Assigned task a
Set down everything in the patch discussion from "I tried to do" down to "shown). Oh well.", copied word for word.

Source document
◇ ◇ ◇ ◇ ◇ ◇ ◇

Re: [PATCH] x86/retpoline/entry: Disable the entire SYSCALL64 fast path with retpolines on
From: Linus Torvalds
Date: Thu Jan 25 2018 - 15:55:02 EST
On Thu, Jan 25, 2018 at 12:04 PM, Brian Gerst <brgerst@xxxxxxxxx> wrote:
>
> Another extra step the slow path does is checking to see if ptregs is
> safe for SYSRET. I think that can be mitigated by moving the check to
> the places that do modify ptregs (ptrace, sigreturn, and exec) which
> would set a flag to force return with IRET if the modified regs do not
> satisfy the criteria for SYSRET.
I tried to do some profiling, and none of that shows up for me.
That said, what _also_ doesn't show up is the actual page table switch
on entry. And that seems to be because the per-pcu trampoline code
isn't captures by perf (or at least not shown). Oh well.
What _does_ show up a bit is this in prepare_exit_to_usermode():
#ifdef CONFIG_COMPAT
/*
* Compat syscalls set TS_COMPAT. Make sure we clear it before
* returning to user mode. We need to clear it *after* signal
* handling, because syscall restart has a fixup for compat
* syscalls. The fixup is exercised by the ptrace_syscall_32
* selftest.

◇ ◇ ◇ ◇ ◇ ◇ ◇

Data visualization images

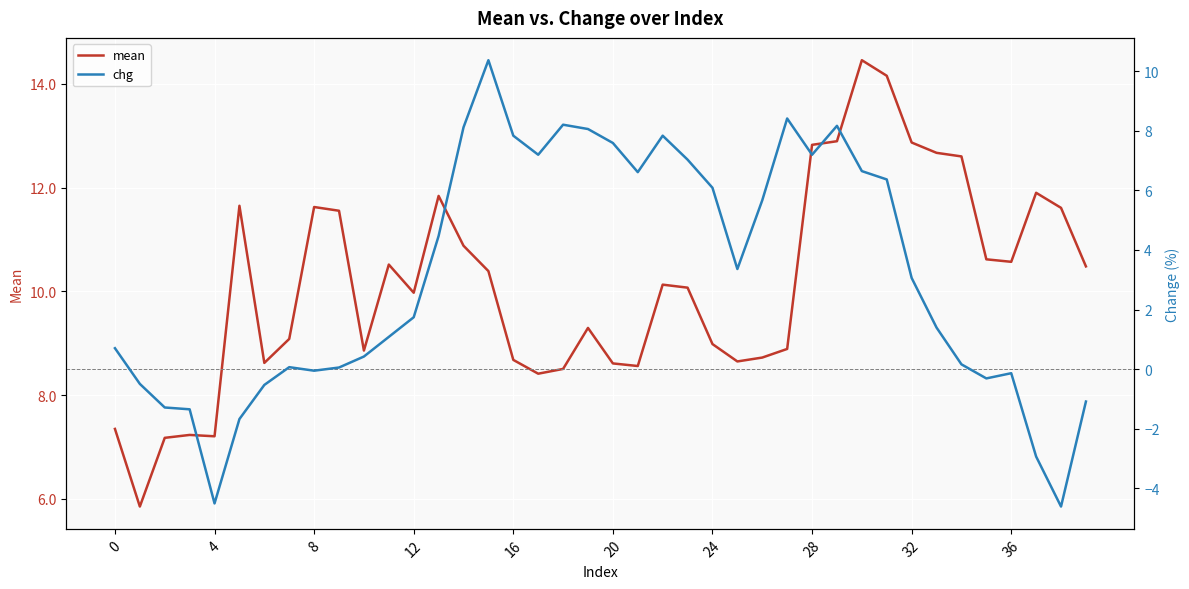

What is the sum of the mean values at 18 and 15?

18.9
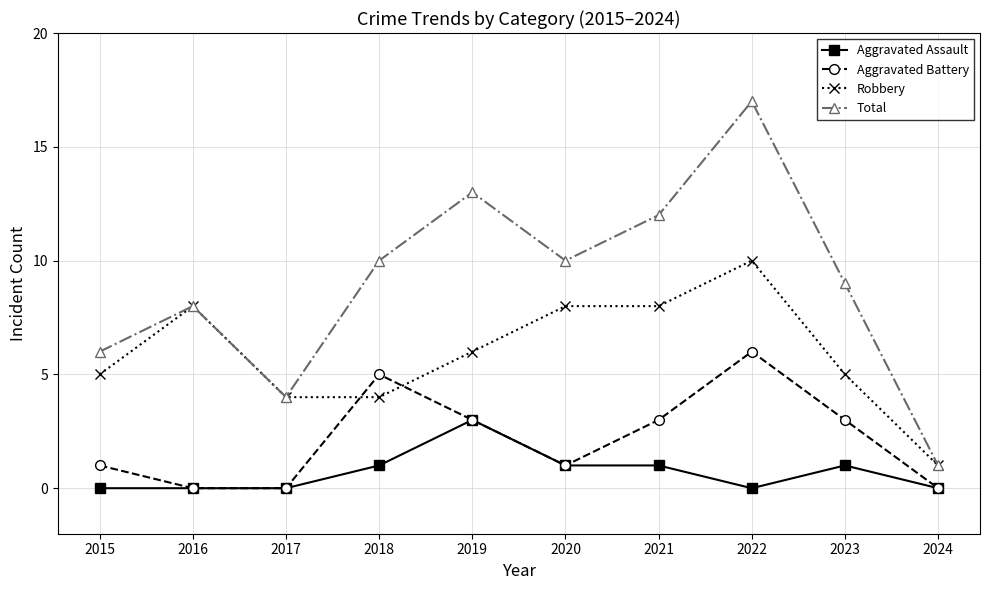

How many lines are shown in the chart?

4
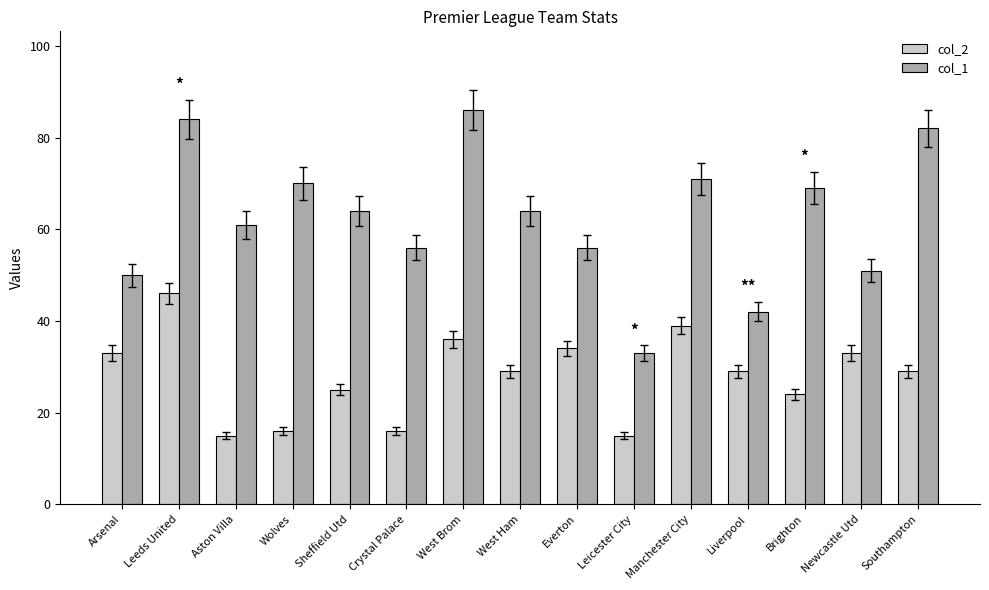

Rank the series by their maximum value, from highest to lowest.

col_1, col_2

◇ ◇ ◇ ◇ ◇ ◇ ◇

Assigned task b
Extract every text line from all the rows above and repeat each one exactly. Leave the pictures out of your answer.

Problem solution a
I tried to do some profiling, and none of that shows up for me.
That said, what _also_ doesn't show up is the actual page table switch
on entry. And that seems to be because the per-pcu trampoline code
isn't captures by perf (or at least not shown). Oh well.

Problem solution b
What is the sum of the mean values at 18 and 15?

18.9

How many lines are shown in the chart?

4

Rank the series by their maximum value, from highest to lowest.

col_1, col_2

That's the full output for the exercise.